The courts do not posses some exclusive mystical ability to determine whether an act is or is not constitutional. Do they have a role? Yes, a large one, but it isn’t exclusive.
Simply getting a Judge to sign off on something doesn’t mean that something is forevermore constitutional. Precedents are overturned on occasion.
I don’t want to overstate your argument but it seems as if you are attempting to place far too much power/authority in the Judiciary, IMO.
I don’t know how the State Health Department can do that when it’s unconstitutional?
Different statute. Nobody has ruled it unconstitutional, and there’s no reason to suppose it is.
Here’s the story
It says “has power to issue orders in epidemic “… this is a pandemic
Didn’t the CDC state that the epidemic was over a couple of months ago?
No, it isn’t. A pandemic is simply an epidemic that happens in many countries at once.
There have been 20 recall petitions filed, 10 approved.
DemoncRats yell “rule of law” until the law impinges on their authoritarian rule. Then they tell the law to go pound sand.
Ding Dong the witch is dead, the witch is dead, the witch is dead. Gretchen the wicked witch of Michigan.
Maybe she can summon her coven to help out.
“The View” just started their new season, season 24, in September so they can’t break away just now.
Someone taking away her broomstick?
Or not letting her to have flying monkeys?
“Off with their heads!” … she does have that Queen of Hearts (Alice in Wonderland / Disney) look about her …
Gretchen seems like a square jawed shemale for the Kit Kat Klub
That woman is so damned ugly that they should put black tape over her eyes like they used to do with nasty, XXX rated films.

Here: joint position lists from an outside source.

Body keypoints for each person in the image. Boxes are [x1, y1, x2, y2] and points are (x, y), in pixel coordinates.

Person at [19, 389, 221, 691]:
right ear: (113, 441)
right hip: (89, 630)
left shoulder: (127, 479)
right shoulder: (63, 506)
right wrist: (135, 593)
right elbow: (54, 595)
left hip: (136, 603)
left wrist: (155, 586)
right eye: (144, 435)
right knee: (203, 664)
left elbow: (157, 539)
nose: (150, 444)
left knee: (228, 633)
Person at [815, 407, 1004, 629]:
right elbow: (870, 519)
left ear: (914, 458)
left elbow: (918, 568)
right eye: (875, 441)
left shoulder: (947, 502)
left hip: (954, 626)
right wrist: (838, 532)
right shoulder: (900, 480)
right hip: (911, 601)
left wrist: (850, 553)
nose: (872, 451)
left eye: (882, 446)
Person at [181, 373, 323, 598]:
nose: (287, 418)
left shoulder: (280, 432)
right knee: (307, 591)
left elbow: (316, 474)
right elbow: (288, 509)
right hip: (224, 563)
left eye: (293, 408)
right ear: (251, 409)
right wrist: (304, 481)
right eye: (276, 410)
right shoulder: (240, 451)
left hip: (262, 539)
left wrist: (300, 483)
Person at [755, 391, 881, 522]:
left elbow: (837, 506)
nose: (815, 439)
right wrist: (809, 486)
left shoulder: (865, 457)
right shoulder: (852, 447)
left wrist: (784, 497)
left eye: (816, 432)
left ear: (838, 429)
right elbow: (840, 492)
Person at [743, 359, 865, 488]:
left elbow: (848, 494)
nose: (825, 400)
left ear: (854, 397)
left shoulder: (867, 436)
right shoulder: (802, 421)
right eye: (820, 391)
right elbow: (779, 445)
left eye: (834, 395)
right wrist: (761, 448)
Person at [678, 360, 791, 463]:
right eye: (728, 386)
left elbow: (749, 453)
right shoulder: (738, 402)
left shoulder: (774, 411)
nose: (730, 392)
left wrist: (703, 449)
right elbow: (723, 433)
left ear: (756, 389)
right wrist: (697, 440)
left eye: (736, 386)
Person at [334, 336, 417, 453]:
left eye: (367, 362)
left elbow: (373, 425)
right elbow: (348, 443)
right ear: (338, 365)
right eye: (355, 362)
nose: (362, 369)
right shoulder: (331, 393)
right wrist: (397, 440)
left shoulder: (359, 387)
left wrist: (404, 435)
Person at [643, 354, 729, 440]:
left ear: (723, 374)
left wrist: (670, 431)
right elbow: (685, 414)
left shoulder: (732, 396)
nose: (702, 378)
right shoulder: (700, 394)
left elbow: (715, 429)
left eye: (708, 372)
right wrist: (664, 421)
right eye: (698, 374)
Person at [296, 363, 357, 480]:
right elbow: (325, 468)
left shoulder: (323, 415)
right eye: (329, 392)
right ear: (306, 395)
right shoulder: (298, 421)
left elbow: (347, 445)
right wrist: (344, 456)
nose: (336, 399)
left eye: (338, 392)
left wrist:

Her countenance offends my very soul… as in imagining that Chelsea Clinton has an older sister from one of Bill’s indiscriminate biological episodes.
Haha, she’s so nasty that even Al-Gore would walk away and take his 12 pack with him.
Stacey Abrams, Liz Warren, and Hillary Clinton say Hi.
This had to send the Far Left Wing Detroit News into a frenzy! The “Newspaper” has been a cheerleader for Governor Witless from Day 1.
I love this:
Gretchen: You will respect my authority!
Court: Actually, you don’t have any.
Gretchen: Well, I will impose my will by way of other governmental forces!
AG: Yeah, I think I’m going to side with the court on this one. So, no.
(Cue the Munchkin song)
Why did the SCOM allow unconstitutional orders to remain in effect for another 21 days?
I believe she just lost all her teeth!